:: WHAT NEEDS TO BE DONE ::
Can you reproduce every item below word for word, keeping each line as it stands?
******************************
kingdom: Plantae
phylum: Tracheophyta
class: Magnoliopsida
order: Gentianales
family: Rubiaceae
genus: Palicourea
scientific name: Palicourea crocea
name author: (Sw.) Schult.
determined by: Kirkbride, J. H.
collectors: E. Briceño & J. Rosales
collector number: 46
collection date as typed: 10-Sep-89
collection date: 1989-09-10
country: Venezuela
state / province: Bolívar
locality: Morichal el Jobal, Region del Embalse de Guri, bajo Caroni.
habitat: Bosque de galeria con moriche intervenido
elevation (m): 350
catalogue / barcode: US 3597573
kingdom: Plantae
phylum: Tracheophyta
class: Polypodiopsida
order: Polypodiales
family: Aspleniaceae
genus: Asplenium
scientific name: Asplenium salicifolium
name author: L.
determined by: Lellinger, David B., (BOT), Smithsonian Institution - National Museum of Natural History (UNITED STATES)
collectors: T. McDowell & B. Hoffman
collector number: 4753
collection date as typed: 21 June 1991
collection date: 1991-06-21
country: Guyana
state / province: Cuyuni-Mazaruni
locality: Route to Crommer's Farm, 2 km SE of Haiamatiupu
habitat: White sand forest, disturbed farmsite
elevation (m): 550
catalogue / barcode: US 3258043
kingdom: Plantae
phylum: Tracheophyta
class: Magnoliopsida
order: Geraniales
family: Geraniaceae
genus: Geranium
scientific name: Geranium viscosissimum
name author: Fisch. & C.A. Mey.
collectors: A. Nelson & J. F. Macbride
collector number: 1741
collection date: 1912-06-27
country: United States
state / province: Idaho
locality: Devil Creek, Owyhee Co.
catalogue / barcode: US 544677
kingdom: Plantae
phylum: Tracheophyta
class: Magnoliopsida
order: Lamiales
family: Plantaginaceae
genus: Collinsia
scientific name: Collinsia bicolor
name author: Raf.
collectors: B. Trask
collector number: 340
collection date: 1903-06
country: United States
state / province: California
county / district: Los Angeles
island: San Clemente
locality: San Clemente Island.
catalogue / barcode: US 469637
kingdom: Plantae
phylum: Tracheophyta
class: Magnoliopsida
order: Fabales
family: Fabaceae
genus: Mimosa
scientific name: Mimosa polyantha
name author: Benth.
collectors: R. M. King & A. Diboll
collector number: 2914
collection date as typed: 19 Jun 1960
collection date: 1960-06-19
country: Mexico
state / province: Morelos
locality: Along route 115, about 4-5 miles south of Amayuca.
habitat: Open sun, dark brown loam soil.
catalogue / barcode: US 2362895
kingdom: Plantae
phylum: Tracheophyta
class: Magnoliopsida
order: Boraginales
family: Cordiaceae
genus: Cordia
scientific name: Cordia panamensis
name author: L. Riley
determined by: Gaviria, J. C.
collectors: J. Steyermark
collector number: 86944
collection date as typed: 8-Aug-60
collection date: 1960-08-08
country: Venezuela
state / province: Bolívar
******************************
:: TASK ANSWER ::
kingdom: Plantae
phylum: Tracheophyta
class: Magnoliopsida
order: Gentianales
family: Rubiaceae
genus: Palicourea
scientific name: Palicourea crocea
name author: (Sw.) Schult.
determined by: Kirkbride, J. H.
collectors: E. Briceño & J. Rosales
collector number: 46
collection date as typed: 10-Sep-89
collection date: 1989-09-10
country: Venezuela
state / province: Bolívar
locality: Morichal el Jobal, Region del Embalse de Guri, bajo Caroni.
habitat: Bosque de galeria con moriche intervenido
elevation (m): 350
catalogue / barcode: US 3597573
kingdom: Plantae
phylum: Tracheophyta
class: Polypodiopsida
order: Polypodiales
family: Aspleniaceae
genus: Asplenium
scientific name: Asplenium salicifolium
name author: L.
determined by: Lellinger, David B., (BOT), Smithsonian Institution - National Museum of Natural History (UNITED STATES)
collectors: T. McDowell & B. Hoffman
collector number: 4753
collection date as typed: 21 June 1991
collection date: 1991-06-21
country: Guyana
state / province: Cuyuni-Mazaruni
locality: Route to Crommer's Farm, 2 km SE of Haiamatiupu
habitat: White sand forest, disturbed farmsite
elevation (m): 550
catalogue / barcode: US 3258043
kingdom: Plantae
phylum: Tracheophyta
class: Magnoliopsida
order: Geraniales
family: Geraniaceae
genus: Geranium
scientific name: Geranium viscosissimum
name author: Fisch. & C.A. Mey.
collectors: A. Nelson & J. F. Macbride
collector number: 1741
collection date: 1912-06-27
country: United States
state / province: Idaho
locality: Devil Creek, Owyhee Co.
catalogue / barcode: US 544677
kingdom: Plantae
phylum: Tracheophyta
class: Magnoliopsida
order: Lamiales
family: Plantaginaceae
genus: Collinsia
scientific name: Collinsia bicolor
name author: Raf.
collectors: B. Trask
collector number: 340
collection date: 1903-06
country: United States
state / province: California
county / district: Los Angeles
island: San Clemente
locality: San Clemente Island.
catalogue / barcode: US 469637
kingdom: Plantae
phylum: Tracheophyta
class: Magnoliopsida
order: Fabales
family: Fabaceae
genus: Mimosa
scientific name: Mimosa polyantha
name author: Benth.
collectors: R. M. King & A. Diboll
collector number: 2914
collection date as typed: 19 Jun 1960
collection date: 1960-06-19
country: Mexico
state / province: Morelos
locality: Along route 115, about 4-5 miles south of Amayuca.
habitat: Open sun, dark brown loam soil.
catalogue / barcode: US 2362895
kingdom: Plantae
phylum: Tracheophyta
class: Magnoliopsida
order: Boraginales
family: Cordiaceae
genus: Cordia
scientific name: Cordia panamensis
name author: L. Riley
determined by: Gaviria, J. C.
collectors: J. Steyermark
collector number: 86944
collection date as typed: 8-Aug-60
collection date: 1960-08-08
country: Venezuela
state / province: Bolívar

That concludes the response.